[TASK]
Go through the lines below, tally those that include the word "Rendered", and give only the tally.

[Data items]
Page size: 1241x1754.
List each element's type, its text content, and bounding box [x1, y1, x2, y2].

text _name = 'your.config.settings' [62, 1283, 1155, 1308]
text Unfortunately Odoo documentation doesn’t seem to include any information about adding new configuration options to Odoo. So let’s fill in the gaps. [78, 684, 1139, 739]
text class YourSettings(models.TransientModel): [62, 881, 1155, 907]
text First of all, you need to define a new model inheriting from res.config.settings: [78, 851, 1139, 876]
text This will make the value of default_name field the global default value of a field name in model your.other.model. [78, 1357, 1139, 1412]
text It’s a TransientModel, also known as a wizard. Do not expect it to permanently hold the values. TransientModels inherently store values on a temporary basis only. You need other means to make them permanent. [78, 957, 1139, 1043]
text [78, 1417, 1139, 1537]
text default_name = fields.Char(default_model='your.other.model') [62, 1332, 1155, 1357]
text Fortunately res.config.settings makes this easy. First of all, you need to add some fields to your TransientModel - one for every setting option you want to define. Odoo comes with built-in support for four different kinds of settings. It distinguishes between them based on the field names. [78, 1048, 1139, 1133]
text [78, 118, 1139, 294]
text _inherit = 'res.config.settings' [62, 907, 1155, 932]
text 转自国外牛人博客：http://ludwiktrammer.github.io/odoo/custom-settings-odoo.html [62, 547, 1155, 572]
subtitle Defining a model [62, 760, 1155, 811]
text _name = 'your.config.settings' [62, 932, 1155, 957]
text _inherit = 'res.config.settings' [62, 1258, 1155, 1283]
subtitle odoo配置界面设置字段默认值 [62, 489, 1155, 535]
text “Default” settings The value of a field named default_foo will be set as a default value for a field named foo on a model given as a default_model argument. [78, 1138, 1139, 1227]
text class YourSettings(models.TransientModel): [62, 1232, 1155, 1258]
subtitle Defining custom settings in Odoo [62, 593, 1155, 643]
==
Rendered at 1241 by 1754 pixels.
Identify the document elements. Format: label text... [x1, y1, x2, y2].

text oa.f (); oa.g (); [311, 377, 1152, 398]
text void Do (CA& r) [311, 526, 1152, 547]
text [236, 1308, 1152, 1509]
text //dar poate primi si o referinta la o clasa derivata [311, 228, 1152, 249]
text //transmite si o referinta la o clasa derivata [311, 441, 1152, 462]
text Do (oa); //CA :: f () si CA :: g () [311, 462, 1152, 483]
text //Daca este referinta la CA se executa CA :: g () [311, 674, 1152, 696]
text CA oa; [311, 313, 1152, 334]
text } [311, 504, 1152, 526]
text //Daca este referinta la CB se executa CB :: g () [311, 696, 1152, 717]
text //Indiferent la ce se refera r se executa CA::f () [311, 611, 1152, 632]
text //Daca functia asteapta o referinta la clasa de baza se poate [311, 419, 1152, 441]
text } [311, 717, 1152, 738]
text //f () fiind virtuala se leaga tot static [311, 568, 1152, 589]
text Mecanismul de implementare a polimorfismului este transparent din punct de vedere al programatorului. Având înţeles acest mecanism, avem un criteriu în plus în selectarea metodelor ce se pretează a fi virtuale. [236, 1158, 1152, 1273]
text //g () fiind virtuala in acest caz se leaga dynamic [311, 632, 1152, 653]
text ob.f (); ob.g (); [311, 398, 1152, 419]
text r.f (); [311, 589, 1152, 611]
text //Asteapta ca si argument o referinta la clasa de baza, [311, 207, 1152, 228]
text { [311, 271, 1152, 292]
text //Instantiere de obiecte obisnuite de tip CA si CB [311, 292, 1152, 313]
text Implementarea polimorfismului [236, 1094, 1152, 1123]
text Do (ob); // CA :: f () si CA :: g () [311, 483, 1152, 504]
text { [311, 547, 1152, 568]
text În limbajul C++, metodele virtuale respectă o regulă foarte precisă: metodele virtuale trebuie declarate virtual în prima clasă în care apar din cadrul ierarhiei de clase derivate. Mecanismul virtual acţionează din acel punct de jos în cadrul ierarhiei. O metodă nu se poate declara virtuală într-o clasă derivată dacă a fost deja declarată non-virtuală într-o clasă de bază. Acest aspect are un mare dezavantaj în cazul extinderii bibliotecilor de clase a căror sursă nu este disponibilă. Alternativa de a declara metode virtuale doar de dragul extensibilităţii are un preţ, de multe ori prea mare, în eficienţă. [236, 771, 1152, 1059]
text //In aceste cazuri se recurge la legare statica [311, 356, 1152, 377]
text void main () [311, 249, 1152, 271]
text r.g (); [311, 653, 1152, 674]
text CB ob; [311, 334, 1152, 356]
--
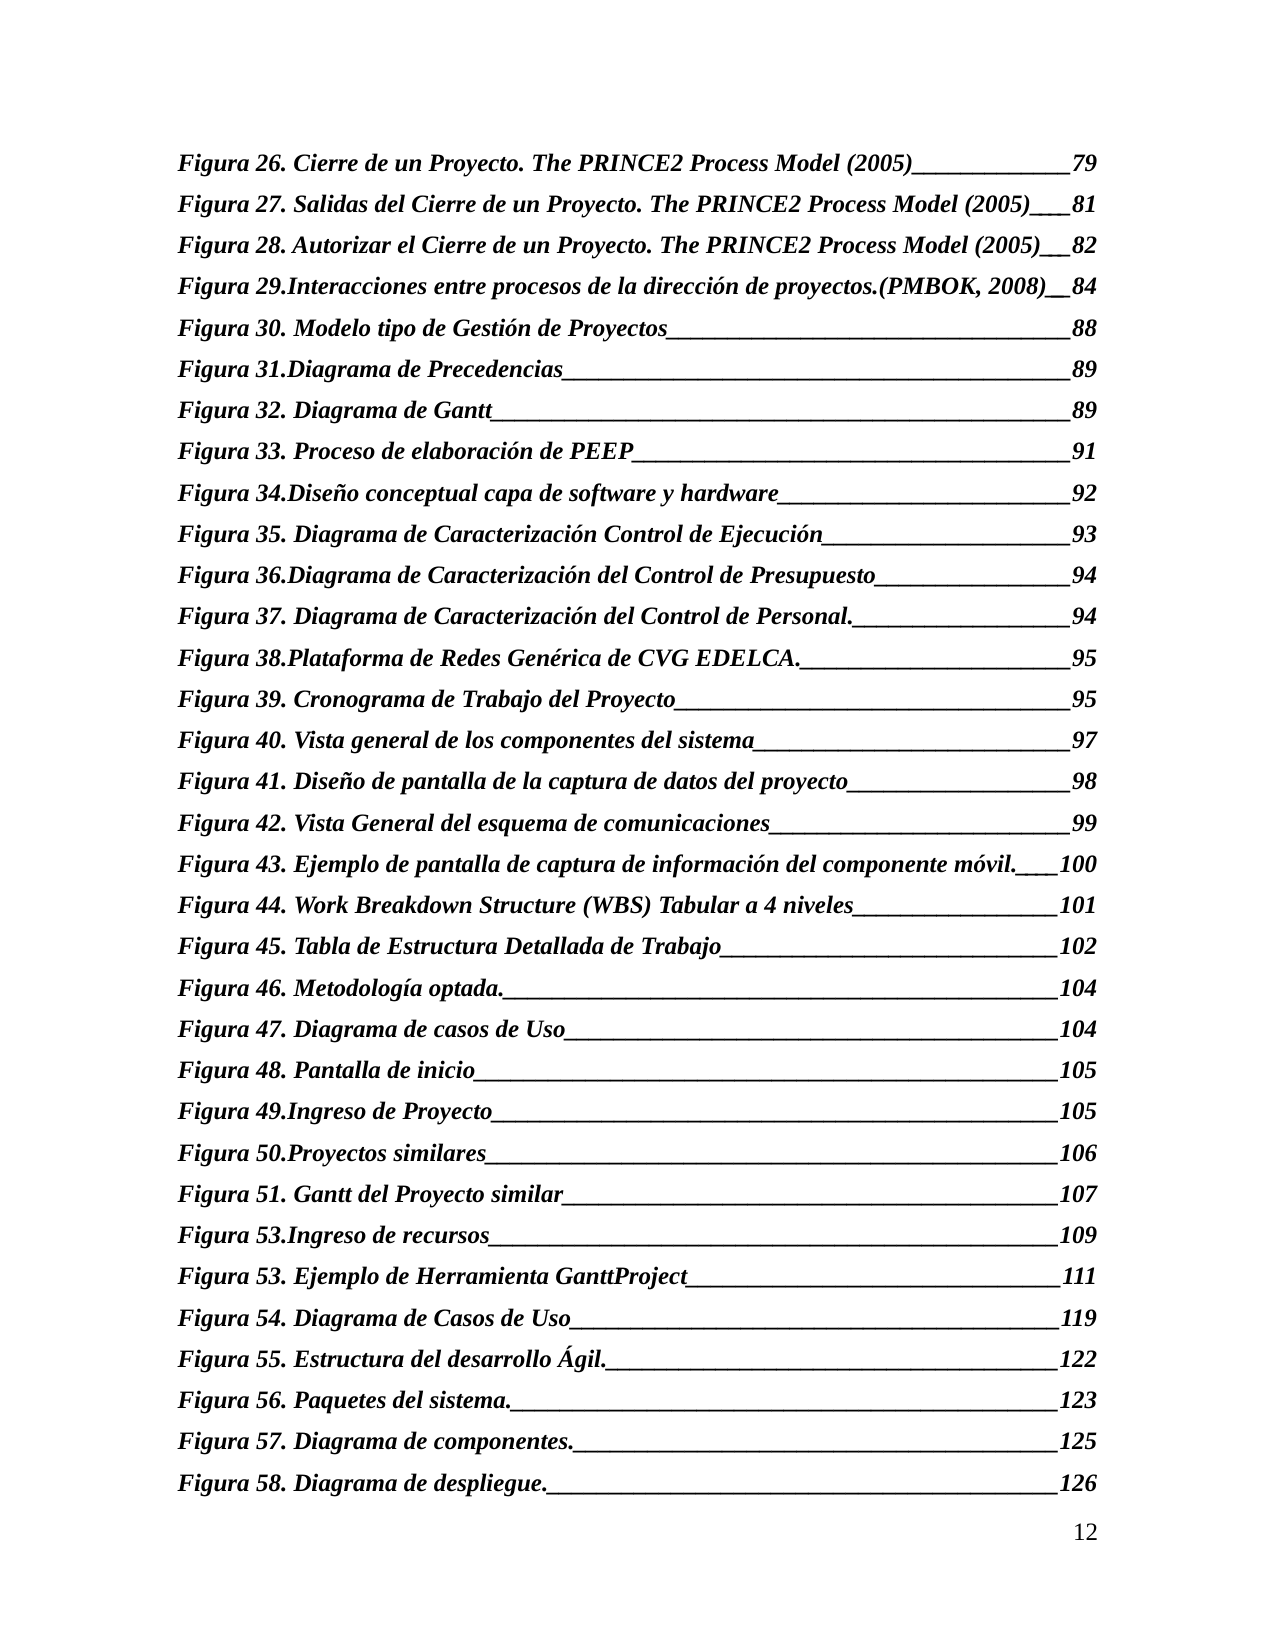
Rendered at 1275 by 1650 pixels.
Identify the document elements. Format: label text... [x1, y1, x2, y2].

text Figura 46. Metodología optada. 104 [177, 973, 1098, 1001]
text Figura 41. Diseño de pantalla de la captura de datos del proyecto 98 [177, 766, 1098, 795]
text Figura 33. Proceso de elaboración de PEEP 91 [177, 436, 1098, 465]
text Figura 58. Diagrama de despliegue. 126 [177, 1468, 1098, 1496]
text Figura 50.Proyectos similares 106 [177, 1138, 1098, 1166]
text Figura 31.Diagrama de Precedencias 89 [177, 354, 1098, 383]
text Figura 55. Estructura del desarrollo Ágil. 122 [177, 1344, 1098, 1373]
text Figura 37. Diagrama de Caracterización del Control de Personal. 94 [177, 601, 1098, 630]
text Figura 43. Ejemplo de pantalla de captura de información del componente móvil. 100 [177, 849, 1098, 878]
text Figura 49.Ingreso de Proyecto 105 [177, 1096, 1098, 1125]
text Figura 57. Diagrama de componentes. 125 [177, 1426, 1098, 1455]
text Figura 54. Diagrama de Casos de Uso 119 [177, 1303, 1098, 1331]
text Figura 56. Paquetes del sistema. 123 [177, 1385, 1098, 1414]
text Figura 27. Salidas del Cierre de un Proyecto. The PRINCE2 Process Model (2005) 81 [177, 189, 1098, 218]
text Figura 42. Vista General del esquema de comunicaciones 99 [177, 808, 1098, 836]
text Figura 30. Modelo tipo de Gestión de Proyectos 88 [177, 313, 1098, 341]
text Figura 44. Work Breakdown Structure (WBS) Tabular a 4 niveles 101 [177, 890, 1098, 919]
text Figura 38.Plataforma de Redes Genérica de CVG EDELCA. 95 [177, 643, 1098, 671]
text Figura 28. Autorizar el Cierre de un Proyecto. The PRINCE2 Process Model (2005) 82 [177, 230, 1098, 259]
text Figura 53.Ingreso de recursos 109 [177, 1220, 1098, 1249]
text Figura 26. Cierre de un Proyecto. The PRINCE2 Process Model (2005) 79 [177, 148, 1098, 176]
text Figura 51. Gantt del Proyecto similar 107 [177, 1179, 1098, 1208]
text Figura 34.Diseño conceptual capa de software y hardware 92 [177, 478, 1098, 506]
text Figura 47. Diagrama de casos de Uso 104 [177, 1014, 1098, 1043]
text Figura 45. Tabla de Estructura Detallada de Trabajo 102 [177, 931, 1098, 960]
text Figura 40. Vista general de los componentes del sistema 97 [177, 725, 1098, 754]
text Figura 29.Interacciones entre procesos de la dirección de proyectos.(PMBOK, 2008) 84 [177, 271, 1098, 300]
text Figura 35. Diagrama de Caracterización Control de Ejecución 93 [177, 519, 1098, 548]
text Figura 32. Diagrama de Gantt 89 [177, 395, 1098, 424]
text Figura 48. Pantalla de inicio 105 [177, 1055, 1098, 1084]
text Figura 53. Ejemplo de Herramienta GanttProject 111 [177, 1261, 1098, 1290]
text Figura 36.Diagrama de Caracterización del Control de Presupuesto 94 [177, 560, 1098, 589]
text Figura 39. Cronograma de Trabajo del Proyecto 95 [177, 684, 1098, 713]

[ANSWER SPACE]
2